Anchieta - arteApós ouvir o relatório sobre a vida e a obra do “Apóstolo do Brasil”, Papa Francisco assinou o decreto de canonização do Padre José de Anchieta. A partir de agora, o jesuíta pode ser invocado como São José de Anchieta.

Na manhã desta quinta-feira, 03 de abril, o Pontífice recebeu em audiência, no Vaticano, o Prefeito da Congregação das Causas dos Santos, Cardeal Angelo Amato. Após a assinatura, o Vice-Postulador da Causa, padre Cesar Augusto dos Santos, afirmou que “a santidade do grande homem de Deus foi reconhecida”.

• [Registros fornecidos]:
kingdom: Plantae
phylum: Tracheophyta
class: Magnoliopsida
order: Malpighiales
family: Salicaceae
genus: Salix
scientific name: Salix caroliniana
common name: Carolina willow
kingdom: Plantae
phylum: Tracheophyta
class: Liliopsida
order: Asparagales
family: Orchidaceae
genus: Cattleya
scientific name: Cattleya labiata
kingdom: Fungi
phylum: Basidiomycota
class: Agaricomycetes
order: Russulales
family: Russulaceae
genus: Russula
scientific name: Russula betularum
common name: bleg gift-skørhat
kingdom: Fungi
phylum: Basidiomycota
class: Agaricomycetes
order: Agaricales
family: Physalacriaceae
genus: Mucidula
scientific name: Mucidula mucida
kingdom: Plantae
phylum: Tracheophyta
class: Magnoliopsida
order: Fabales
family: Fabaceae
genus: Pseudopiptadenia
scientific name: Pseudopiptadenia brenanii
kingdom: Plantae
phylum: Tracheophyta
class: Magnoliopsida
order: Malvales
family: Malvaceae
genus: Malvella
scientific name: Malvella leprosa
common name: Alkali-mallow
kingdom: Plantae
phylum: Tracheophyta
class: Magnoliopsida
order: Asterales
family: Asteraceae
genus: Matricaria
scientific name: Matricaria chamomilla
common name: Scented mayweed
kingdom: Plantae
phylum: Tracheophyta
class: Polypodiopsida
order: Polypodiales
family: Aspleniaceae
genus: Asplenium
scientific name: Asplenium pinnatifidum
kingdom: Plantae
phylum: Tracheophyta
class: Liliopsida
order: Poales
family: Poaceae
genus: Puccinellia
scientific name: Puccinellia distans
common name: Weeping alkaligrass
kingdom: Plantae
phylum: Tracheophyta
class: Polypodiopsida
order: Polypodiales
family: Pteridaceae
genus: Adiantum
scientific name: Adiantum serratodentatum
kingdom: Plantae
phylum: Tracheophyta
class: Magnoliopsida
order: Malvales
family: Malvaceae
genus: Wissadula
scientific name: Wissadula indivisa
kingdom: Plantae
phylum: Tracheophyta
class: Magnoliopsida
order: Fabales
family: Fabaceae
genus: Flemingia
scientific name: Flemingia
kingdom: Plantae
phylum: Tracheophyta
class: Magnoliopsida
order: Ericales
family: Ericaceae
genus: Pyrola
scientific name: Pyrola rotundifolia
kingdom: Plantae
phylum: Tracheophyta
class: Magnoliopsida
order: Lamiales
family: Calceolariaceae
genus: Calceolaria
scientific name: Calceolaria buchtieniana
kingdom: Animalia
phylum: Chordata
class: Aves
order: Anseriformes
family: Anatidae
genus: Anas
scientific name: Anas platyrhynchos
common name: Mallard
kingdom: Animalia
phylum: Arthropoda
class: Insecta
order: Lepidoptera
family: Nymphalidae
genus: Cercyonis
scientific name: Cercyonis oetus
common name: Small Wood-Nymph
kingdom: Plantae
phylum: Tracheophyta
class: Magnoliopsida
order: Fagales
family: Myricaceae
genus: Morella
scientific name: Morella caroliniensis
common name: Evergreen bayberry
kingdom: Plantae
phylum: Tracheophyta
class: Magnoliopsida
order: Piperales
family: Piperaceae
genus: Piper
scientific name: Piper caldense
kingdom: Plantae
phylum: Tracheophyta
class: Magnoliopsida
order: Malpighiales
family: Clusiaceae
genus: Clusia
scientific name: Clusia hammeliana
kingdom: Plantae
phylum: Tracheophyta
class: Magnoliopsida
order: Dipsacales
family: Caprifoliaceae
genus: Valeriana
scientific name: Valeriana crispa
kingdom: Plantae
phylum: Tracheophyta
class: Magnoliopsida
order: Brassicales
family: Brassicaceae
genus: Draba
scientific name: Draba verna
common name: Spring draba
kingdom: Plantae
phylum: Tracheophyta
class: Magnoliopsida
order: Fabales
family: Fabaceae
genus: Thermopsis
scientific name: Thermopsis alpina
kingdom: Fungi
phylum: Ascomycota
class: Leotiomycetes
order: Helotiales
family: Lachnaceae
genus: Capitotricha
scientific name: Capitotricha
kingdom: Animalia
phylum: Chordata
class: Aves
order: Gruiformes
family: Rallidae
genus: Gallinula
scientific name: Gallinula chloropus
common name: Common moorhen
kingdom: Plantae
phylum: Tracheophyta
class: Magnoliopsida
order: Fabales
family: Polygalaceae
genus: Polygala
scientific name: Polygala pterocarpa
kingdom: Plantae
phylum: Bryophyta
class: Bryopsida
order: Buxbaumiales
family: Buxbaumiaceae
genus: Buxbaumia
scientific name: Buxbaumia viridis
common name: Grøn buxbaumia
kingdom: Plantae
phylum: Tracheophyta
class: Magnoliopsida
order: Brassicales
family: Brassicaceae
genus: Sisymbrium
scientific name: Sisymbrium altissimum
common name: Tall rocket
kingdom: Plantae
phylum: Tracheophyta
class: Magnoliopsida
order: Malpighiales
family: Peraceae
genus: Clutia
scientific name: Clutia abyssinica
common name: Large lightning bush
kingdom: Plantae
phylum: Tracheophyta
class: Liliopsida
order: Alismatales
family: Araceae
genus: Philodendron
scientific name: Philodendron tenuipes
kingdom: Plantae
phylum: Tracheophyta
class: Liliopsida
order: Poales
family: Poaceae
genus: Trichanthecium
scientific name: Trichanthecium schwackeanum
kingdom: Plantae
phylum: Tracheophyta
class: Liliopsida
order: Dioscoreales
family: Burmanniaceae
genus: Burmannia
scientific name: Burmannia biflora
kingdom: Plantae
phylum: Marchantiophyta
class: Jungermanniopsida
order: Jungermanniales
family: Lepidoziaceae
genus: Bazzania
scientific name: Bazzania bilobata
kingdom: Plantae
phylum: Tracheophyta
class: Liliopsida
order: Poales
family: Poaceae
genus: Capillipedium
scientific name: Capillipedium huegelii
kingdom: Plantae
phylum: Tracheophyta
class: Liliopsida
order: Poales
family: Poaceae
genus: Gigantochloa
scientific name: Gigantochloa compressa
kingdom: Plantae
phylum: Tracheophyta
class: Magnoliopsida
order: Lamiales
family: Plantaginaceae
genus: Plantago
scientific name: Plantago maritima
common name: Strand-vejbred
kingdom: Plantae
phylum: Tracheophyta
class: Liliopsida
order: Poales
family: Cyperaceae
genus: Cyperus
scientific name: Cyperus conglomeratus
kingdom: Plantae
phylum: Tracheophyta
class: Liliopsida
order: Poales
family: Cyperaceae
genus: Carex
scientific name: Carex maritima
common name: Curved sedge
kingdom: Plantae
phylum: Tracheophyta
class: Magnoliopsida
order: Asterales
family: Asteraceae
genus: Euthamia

• [Tarefas propostas]:
a – Indique se cada afirmação abaixo está de acordo com o texto extraído, respondendo sim ou não e citando literalmente as palavras do texto que decidem a questão.
(i) O decreto de canonização foi assinado pelo Papa Francisco.
(ii) A audiência com o Cardeal Angelo Amato ocorreu na tarde de quinta-feira.
(iii) O padre Cesar Augusto dos Santos é o Prefeito da Congregação das Causas dos Santos.
b – Responda, com base no texto extraído:
(i) Como o jesuíta pode ser invocado a partir de agora?
(ii) Em que lugar o Pontífice recebeu o Cardeal Angelo Amato em audiência?
(iii) O que o Vice-Postulador da Causa afirmou após a assinatura?

• [Soluções dos exercícios]:
a –
(i) Sim: "Papa Francisco assinou o decreto de canonização do Padre José de Anchieta".
(ii) Não: "Na manhã desta quinta-feira, 03 de abril".
(iii) Não: "o Vice-Postulador da Causa, padre Cesar Augusto dos Santos".

b –
(i) Ele pode ser invocado como São José de Anchieta.
(ii) O Pontífice recebeu o Cardeal no Vaticano.
(iii) Ele afirmou que "a santidade do grande homem de Deus foi reconhecida".